Alternatively, you can confirm your access by running the pachctl auth get ... command.

Example

$ pachctl auth get dwhitena test`
OWNER

An OWNER of test or a cluster admin can then set other user’s level of access to the repo by using the pachctl auth set ... command or through the dashboard.

For example, to give the GitHub users JoeyZwicker and msteffen READER, but not WRITER or OWNER, access to test and jdoliner WRITER, but not OWNER, access, click on Modify access controls under the repo details in the dashboard. This functionality allows you to add the users easily one by one:

alt tag

In Pachyderm, you do not explicitly grant users access to pipelines. Instead, pipelines infer access from their input and output repositories. To update a pipeline, you must have at least READER-level access to all pipeline inputs and at least WRITER-level access to the pipeline output. This is because pipelines read from their input repos and write to their output repos, and you cannot grant a pipeline more access than you have yourself.

  • An OWNER, WRITER, or READER of a repo can subscribe a pipeline to that repo.
  • When a user subscribes a pipeline to a repo, Pachyderm sets that user as an OWNER of that pipeline's output repo.
  • If additional users need access to the output repository, the initial OWNER of a pipeline's output repo, or an admin, needs to configure these access rules.
  • To update a pipeline, you must have WRITER access to the pipeline's output repos and READER access to the pipeline's input repos.

Manage the Activation Code

When an enterprise activation code expires, an auth-activated Pachyderm cluster goes into an admin-only state.

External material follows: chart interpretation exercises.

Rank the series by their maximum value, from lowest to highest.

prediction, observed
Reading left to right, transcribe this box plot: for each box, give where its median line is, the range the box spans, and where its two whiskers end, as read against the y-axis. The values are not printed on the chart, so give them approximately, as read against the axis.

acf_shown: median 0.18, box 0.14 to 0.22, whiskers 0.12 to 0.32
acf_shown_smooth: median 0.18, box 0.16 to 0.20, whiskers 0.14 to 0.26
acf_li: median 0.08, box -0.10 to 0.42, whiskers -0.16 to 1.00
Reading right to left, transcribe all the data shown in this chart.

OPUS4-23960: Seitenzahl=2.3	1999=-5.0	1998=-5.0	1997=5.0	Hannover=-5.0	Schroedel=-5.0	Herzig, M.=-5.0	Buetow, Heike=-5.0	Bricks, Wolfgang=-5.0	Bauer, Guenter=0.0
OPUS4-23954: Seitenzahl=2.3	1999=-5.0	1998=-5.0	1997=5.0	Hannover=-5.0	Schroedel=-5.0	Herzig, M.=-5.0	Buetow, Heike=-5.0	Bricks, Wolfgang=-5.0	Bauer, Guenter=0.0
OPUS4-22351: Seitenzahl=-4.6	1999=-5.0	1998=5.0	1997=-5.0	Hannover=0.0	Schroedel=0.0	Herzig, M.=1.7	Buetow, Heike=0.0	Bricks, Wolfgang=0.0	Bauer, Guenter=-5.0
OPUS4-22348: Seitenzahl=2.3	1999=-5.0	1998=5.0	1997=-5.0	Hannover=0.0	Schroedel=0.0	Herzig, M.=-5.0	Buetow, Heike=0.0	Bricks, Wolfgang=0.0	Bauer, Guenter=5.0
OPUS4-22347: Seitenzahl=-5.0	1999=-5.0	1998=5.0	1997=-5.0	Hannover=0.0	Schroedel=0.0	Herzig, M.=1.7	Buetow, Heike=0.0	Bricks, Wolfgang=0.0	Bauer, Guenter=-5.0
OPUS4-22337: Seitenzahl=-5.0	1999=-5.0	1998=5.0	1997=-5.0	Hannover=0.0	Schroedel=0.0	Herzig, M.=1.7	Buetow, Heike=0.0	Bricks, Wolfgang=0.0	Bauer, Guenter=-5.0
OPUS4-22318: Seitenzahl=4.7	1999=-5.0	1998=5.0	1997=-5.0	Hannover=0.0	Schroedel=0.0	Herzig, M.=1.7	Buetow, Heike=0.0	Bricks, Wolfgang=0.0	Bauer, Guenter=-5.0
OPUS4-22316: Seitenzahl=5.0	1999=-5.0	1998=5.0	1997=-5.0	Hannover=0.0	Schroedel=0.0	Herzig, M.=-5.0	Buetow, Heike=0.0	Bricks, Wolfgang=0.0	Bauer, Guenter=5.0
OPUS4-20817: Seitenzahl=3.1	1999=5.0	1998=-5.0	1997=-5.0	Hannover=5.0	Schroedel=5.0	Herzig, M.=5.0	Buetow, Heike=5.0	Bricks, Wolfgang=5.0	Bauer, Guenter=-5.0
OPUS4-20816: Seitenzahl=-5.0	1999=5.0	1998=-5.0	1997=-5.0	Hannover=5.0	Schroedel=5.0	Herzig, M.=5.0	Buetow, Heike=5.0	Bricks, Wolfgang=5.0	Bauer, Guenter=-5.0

In this state, only admins have access to data that is in Pachyderm. This safety measure keeps sensitive data protected, even when an enterprise subscription becomes stale. As soon as the enterprise activation code is updated by using the dashboard or CLI, the Pachyderm cluster returns to its previous state.

When you deactivate access controls on a Pachyderm cluster by running pachctl auth deactivate, the cluster returns its original state that including the following changes:

  • All ACLs are deleted.
  • The cluster returns to being a blank slate in regards to access control. Everyone that can connect to Pachyderm can access and modify the data in all repos.
  • No users are present in Pachyderm, and no one can log in to Pachyderm.